Why I Value Public Education

PUSD Parent Norah Small Delivers Key Note Address: Altadena Town Council Public Education Committee Town Hall - Jan. 30, 2018

My name is Norah Switzer Small and I am a life-long Altadena resident and a product of Pasadena Unified School District schools. In fact, my children are fourth generation PUSD students, which means that I have a very long institutional memory when it comes to public education in Altadena and of course Pasadena. I am an unapologetic public school advocate. I attended PUSD schools during the busing era, from the mid-70s to 1989, and I would say that I got a great education. And today, my daughters are getting a great education too.

Even if you don’t have a child in the public school system, it benefits you to have a strong public school if only for two reasons – to increase the value of your home and to make sure that your community has an educated, capable workforce. In fact, economy and education are inextricably linked – looking around the world, you might notice that countries with strong economies where there is opportunity for advancement and a strong middle class all share one thing – they have strong public education systems. But apparently this is not enough to entice local families to support their public schools – and by support I mean use their services.

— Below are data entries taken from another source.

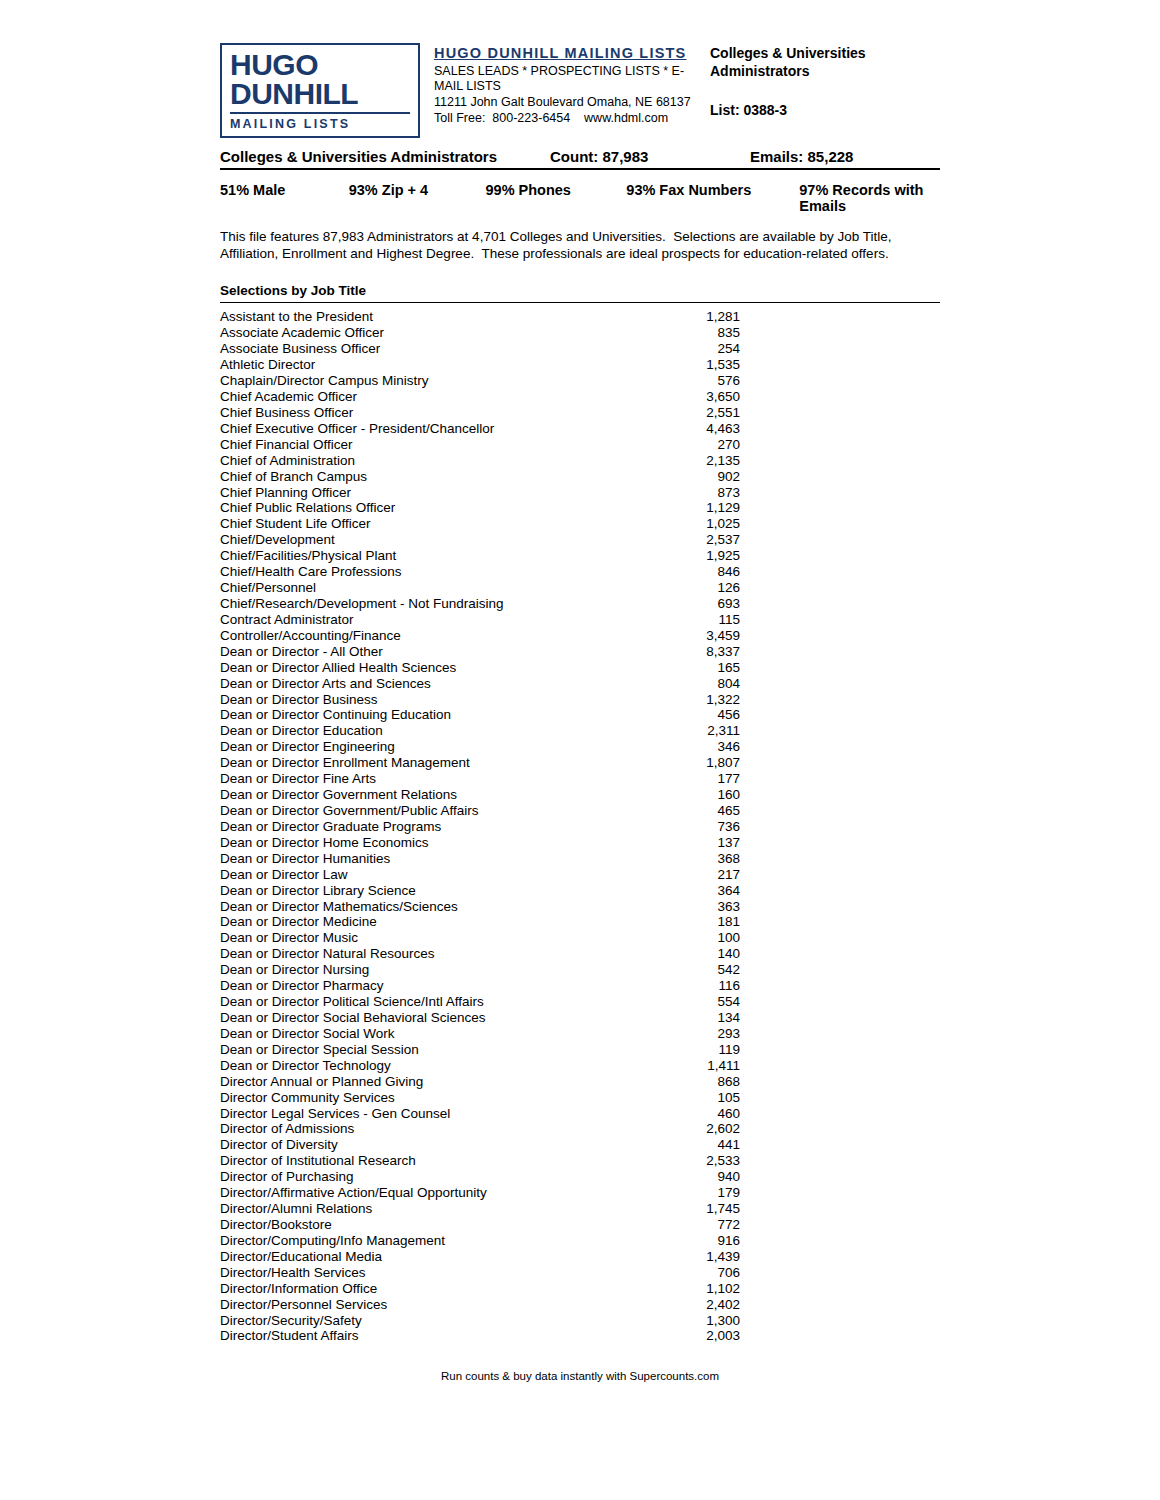HUGO
DUNHILL
MAILING LISTS
HUGO DUNHILL MAILING LISTS
SALES LEADS * PROSPECTING LISTS * E-MAIL LISTS
11211 John Galt Boulevard Omaha, NE 68137
Toll Free: 800-223-6454 www.hdml.com
Colleges & Universities
Administrators
List: 0388-3
Colleges & Universities Administrators
Count: 87,983
Emails: 85,228
51% Male
93% Zip + 4
99% Phones
93% Fax Numbers
97% Records with Emails
This file features 87,983 Administrators at 4,701 Colleges and Universities. Selections are available by Job Title, Affiliation, Enrollment and Highest Degree. These professionals are ideal prospects for education-related offers.
Selections by Job Title
| Assistant to the President | 1,281 | |
| Associate Academic Officer | 835 | |
| Associate Business Officer | 254 | |
| Athletic Director | 1,535 | |
| Chaplain/Director Campus Ministry | 576 | |
| Chief Academic Officer | 3,650 | |
| Chief Business Officer | 2,551 | |
| Chief Executive Officer - President/Chancellor | 4,463 | |
| Chief Financial Officer | 270 | |
| Chief of Administration | 2,135 | |
| Chief of Branch Campus | 902 | |
| Chief Planning Officer | 873 | |
| Chief Public Relations Officer | 1,129 | |
| Chief Student Life Officer | 1,025 | |
| Chief/Development | 2,537 | |
| Chief/Facilities/Physical Plant | 1,925 | |
| Chief/Health Care Professions | 846 | |
| Chief/Personnel | 126 | |
| Chief/Research/Development - Not Fundraising | 693 | |
| Contract Administrator | 115 | |
| Controller/Accounting/Finance | 3,459 | |
| Dean or Director - All Other | 8,337 | |
| Dean or Director Allied Health Sciences | 165 | |
| Dean or Director Arts and Sciences | 804 | |
| Dean or Director Business | 1,322 | |
| Dean or Director Continuing Education | 456 | |
| Dean or Director Education | 2,311 | |
| Dean or Director Engineering | 346 | |
| Dean or Director Enrollment Management | 1,807 | |
| Dean or Director Fine Arts | 177 | |
| Dean or Director Government Relations | 160 | |
| Dean or Director Government/Public Affairs | 465 | |
| Dean or Director Graduate Programs | 736 | |
| Dean or Director Home Economics | 137 | |
| Dean or Director Humanities | 368 | |
| Dean or Director Law | 217 | |
| Dean or Director Library Science | 364 | |
| Dean or Director Mathematics/Sciences | 363 | |
| Dean or Director Medicine | 181 | |
| Dean or Director Music | 100 | |
| Dean or Director Natural Resources | 140 | |
| Dean or Director Nursing | 542 | |
| Dean or Director Pharmacy | 116 | |
| Dean or Director Political Science/Intl Affairs | 554 | |
| Dean or Director Social Behavioral Sciences | 134 | |
| Dean or Director Social Work | 293 | |
| Dean or Director Special Session | 119 | |
| Dean or Director Technology | 1,411 | |
| Director Annual or Planned Giving | 868 | |
| Director Community Services | 105 | |
| Director Legal Services - Gen Counsel | 460 | |
| Director of Admissions | 2,602 | |
| Director of Diversity | 441 | |
| Director of Institutional Research | 2,533 | |
| Director of Purchasing | 940 | |
| Director/Affirmative Action/Equal Opportunity | 179 | |
| Director/Alumni Relations | 1,745 | |
| Director/Bookstore | 772 | |
| Director/Computing/Info Management | 916 | |
| Director/Educational Media | 1,439 | |
| Director/Health Services | 706 | |
| Director/Information Office | 1,102 | |
| Director/Personnel Services | 2,402 | |
| Director/Security/Safety | 1,300 | |
| Director/Student Affairs | 2,003 | |
Run counts & buy data instantly with Supercounts.com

The biggest difference between public and private schools and even between public and charter schools is that public schools have to take every child, with all their abilities and disabilities. So, what does this mean? It means that there will be children with all levels of education in a single class, it means that there will be disruptions if a child decides to throw a tantrum, it means that the teacher may need to spend more time with some kids than others, it means that your child may be exposed to something that you would rather they not be exposed to. But guess what? The real world is not perfect. The real world is full of challenges and surprises and disappointments, too. But it is also full of unexpected connections and unexpected lessons to be learned. For example, some of the things my family learned in school were: just because a child has a severe physical disability does not mean that their mind is disabled; a child who shows up to school every day in dirty clothes, unwashed and uncared for can sometimes be the most caring child on the playground; that students who do not look like you, do not share your culture or your religion can sometimes have exactly the same passion for an esoteric band that you have and that true caring and support can change a child’s life forever.

You’ll notice that I didn’t say anything about academics. Why is that? Well, research shows that if you are a child that comes from a middle class, reasonably educated family, it doesn’t matter what school you go to. You’re going to do fine. It doesn’t matter if you go to an elite, expensive school or an underperforming school. But research also shows that students who attend schools with a high degree of diversity actually do better! And not just those from low-income families (which is what people always expect) – every student does better, including those from middle and high-income families. Upon examination, it is exactly that imbalance, that chaos, if you will, that creates the opportunity to challenge ideas and to make new exciting connections. So, the beautiful thing about PUSD schools (at least when I attended them) is that this diversity and integration already existed. In Altadena, this is particularly true. Altadena is and has always been an incredibly diverse community.

So why do our schools not reflect this? They did at one time. But why not now? Why are Altadena parents not sending their kids to public school?

Some people give test scores as a reason, without understanding anything about what goes into that score, or worse, they don’t understand test scores are a better proof of a student’s family’s economic status and education level than they are of a school’s success.

Or perhaps they buy into the idea that my child deserves better, and they object to the condition of facilities or the amount of opportunities. So families turn away from public schools and in doing so, compound the problem, becoming complicit in the degradation of our school system rather than working towards a solution. And that’s ironic because public schools are a mini-democracy. It is an institution where you can have a direct influence on the outcome. You can effect change. The two schools I have been fortunate to have my daughters attend, Willard Elementary and Blair School, have been dynamic hotbeds of democracy, problem solving and action, where there has been wonderful collaboration between staff, parents and students. I have seen programs developed, funding deficits eliminated and through it all I have been witness to incredible educators who are inspiring, smart and caring.

We are at a pivotal point in public education. Many families with younger children are moving into Altadena. And those families carry on the Altadena tradition of being diverse. How lovely it would be to once more have our schools reflect the true demographics of our Beautiful Altadena. How great would it be to return to our local heritage of embracing diversity and ensuring that our students, too, can benefit from what only a public school can offer – the challenge of the real world.

There are two reasons schools in Altadena close, the first of which we can’t do anything about, but the second of which we can: (1) The schools are small. (2) We don’t send our kids to them.

If all the schools in Altadena closed I hope that you would still consider sending your kids to school. For all the pain of the 12 years I have schlepped my kids to the far reaches of Pasadena, if I had to make the choice again I would do it in a heartbeat. Public school has benefited my kids and my family in more ways than I can name.

Norah Switzer Small is a lifelong Altadena resident, currently living in the house where she grew up.